This simplifies code and makes it portable because all relative filepaths will be identical on all computers. To share an analysis, simply send the entire directory to a collaborator or share it with GitHub.
Here’s an example directory:
It isn’t always possible to avoid absolute file paths because of the many different ways the Urban Institute stores data. Avoid absolute paths when possible and be deliberate about where analyses live in relation to where data live.
Finally, it’s good practice to include a README in the same directory as the .Rproj. The README should outline the purpose and the directories and can include information about how to contribute, licenses, dependencies, and acknowledgements. This GitHub page is a good README template.
Check out R for Data Science by Hadley Wickham and Garrett Grolemund for a more thorough explanation of this workflow. Jenny Bryan also has a good blogpost about avoiding setwd()
.
Naming Conventions
Naming functions, objects, variables, files, and scripts is one of the toughest and least-taught dimensions of computer programming. Better names can add clarity to code, save time and effort, and minimize errors caused by accidentally overwriting existing functions or other objects.
There are only two hard things in Computer Science: cache invalidation and naming things. ~ Phil Karlton
Functions and Other Objects
R is case-sensitive.
Objects in R can be named anything - even unicode characters. But just because something can be named anything doesn’t mean it should.

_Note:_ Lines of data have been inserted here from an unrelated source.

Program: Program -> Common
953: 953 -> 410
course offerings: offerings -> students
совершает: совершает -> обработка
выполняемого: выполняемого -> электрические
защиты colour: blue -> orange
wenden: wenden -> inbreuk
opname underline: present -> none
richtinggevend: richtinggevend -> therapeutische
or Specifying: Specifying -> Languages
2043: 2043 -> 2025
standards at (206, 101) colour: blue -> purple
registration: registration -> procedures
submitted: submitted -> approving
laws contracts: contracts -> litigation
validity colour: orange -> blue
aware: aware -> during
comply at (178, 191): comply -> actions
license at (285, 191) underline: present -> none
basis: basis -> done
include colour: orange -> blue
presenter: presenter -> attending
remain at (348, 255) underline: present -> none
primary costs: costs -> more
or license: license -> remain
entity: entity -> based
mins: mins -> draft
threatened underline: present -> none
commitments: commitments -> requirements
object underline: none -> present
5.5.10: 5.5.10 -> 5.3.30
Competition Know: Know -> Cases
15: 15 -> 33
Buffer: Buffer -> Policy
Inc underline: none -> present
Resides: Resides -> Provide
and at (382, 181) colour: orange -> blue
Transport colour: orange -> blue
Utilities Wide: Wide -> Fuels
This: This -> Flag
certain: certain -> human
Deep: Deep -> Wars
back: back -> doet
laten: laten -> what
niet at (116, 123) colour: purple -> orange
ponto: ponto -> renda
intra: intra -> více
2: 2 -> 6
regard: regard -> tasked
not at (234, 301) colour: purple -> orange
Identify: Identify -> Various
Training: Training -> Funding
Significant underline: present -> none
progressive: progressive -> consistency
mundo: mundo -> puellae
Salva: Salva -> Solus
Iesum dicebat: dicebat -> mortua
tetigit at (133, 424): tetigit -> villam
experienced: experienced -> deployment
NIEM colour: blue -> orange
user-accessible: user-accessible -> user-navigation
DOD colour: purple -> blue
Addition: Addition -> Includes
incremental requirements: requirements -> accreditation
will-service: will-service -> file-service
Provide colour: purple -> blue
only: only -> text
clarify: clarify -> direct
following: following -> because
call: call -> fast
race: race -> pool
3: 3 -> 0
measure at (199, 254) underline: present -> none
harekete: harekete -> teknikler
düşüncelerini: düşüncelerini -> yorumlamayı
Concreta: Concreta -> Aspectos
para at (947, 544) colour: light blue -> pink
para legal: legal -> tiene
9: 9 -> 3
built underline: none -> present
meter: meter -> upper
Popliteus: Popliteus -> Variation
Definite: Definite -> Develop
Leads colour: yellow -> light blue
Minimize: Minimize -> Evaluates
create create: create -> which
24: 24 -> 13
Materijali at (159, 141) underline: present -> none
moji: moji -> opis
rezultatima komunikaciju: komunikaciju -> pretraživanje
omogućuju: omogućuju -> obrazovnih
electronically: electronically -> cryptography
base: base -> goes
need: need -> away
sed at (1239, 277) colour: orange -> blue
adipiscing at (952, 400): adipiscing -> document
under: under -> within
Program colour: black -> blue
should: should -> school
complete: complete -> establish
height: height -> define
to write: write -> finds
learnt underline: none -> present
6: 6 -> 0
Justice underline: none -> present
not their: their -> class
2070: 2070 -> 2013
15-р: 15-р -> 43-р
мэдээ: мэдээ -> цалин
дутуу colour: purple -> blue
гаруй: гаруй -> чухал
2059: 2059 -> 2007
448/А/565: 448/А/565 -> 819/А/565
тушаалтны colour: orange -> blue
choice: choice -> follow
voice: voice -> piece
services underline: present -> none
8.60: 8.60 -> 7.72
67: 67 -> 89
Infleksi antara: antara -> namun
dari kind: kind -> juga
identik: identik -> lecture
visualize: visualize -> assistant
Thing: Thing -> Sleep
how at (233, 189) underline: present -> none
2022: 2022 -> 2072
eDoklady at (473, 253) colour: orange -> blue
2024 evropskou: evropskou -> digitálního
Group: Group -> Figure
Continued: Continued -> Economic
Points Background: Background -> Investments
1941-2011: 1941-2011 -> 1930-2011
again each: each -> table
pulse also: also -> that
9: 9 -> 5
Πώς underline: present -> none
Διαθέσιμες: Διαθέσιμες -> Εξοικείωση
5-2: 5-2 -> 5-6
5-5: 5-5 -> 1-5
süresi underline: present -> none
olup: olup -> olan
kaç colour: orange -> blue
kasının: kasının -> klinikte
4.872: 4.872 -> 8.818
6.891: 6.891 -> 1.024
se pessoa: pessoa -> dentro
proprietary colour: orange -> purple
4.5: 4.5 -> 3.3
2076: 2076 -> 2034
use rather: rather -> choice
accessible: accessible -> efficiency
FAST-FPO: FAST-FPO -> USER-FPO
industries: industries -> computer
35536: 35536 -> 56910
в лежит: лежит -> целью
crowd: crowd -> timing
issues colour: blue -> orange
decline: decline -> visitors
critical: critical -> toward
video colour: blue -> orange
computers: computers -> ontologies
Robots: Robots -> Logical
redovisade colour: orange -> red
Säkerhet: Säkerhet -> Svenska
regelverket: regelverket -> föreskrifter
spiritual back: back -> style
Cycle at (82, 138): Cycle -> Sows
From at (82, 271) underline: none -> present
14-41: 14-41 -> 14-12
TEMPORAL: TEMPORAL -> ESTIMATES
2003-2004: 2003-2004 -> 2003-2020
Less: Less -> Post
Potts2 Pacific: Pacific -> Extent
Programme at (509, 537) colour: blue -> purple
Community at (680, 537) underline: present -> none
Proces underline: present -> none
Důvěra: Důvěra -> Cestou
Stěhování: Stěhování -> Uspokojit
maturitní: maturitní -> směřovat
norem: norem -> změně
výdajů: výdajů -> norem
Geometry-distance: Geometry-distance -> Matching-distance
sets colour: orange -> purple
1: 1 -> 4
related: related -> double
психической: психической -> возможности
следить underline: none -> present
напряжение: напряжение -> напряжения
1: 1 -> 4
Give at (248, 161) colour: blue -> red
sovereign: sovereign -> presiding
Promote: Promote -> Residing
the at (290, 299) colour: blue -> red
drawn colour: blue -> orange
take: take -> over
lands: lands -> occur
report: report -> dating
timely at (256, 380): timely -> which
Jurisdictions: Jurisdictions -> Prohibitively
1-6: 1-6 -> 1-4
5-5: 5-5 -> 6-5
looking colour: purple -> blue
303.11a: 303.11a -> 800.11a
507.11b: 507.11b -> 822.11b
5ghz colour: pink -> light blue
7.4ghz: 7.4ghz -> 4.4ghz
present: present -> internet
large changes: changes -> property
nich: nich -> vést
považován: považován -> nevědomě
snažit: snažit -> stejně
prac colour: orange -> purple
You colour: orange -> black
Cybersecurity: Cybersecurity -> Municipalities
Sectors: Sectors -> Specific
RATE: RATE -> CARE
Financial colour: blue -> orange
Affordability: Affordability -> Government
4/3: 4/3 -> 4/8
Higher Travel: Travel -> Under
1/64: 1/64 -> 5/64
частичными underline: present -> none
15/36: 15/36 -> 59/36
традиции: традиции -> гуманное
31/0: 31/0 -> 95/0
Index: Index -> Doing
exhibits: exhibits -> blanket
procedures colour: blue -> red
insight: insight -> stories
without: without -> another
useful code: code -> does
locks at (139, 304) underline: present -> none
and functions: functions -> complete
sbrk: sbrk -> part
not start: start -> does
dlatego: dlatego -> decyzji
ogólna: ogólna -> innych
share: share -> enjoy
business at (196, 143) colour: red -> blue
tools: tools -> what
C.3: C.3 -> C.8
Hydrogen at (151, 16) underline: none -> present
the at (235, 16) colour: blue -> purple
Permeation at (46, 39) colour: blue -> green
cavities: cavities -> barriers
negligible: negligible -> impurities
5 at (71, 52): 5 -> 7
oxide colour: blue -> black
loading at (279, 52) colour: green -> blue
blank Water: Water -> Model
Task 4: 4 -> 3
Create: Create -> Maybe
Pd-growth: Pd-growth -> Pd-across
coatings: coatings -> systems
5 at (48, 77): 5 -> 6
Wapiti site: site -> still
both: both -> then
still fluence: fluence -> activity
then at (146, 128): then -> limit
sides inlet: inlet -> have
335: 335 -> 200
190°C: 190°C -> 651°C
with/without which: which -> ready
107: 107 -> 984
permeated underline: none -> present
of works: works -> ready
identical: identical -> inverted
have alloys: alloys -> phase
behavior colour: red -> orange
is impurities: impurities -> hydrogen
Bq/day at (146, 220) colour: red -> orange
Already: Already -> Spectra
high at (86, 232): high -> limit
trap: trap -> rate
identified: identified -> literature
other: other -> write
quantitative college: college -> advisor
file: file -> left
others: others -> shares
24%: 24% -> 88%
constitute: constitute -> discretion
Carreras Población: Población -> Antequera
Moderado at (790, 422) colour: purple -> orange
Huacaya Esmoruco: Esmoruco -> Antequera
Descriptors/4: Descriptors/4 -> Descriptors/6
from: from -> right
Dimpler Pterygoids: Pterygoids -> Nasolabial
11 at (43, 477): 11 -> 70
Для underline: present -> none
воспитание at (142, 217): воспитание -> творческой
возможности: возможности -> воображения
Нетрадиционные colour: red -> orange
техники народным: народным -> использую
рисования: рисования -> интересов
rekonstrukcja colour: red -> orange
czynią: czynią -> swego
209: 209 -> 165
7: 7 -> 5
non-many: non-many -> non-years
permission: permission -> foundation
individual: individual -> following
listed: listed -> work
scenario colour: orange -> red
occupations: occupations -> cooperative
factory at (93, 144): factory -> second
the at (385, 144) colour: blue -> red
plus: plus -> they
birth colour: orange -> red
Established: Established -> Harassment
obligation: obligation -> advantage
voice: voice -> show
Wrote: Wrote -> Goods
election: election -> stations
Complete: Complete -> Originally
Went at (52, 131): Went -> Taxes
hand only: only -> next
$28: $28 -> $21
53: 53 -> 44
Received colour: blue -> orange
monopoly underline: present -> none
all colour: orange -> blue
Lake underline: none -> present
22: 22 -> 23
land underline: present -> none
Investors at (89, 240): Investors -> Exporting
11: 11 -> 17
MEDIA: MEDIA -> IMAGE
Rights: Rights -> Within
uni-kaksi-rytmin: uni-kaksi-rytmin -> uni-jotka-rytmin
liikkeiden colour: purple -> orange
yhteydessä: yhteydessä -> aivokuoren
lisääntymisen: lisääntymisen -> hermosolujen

Most functions and objects in R are lowerCamelCase, period.separated, or underscore_separated. As an individual or team, it’s important to pick a style and stick with it, but as this article from 2012 shows, there isn’t much consistency across the R community. Hadley Wickham’s tidyverse uses underscores, so expect to see some consolidation into this style.
In general, it’s good practice to name functions with verbs and other objects with nouns.
Variable and object names that start with numbers, have spaces, or use peculiar syntax require back-ticks.
select(urban, `R Users Group`)
urban$`R Users Group`)
Finally, it’s possible to overwrite existing functions and other objects in R with the assignment operator. Don’t give vectors or data frames the same names as exisiting functions and don’t overwrite existing functions with custom functions.
Files
Naming conventions for scripts and files is probably the most overlooked dimension in programming and analysis. The first three bullets from this section come from this rich slide deck by Jenny Bryan. This may seem pedantic, but picking a file naming convention now can save a bunch of time and headaches in the future.
1) Machine readable
Create file names that are easily machine readable. Use all lower case letters and skip punctuation other than delimiters. Use underscores as characters for splitting the file name. For example, stringr::str_split_fixed("2018-01-10_r-introduction_machine-readable-example_01.csv", "[_\\.]", 5)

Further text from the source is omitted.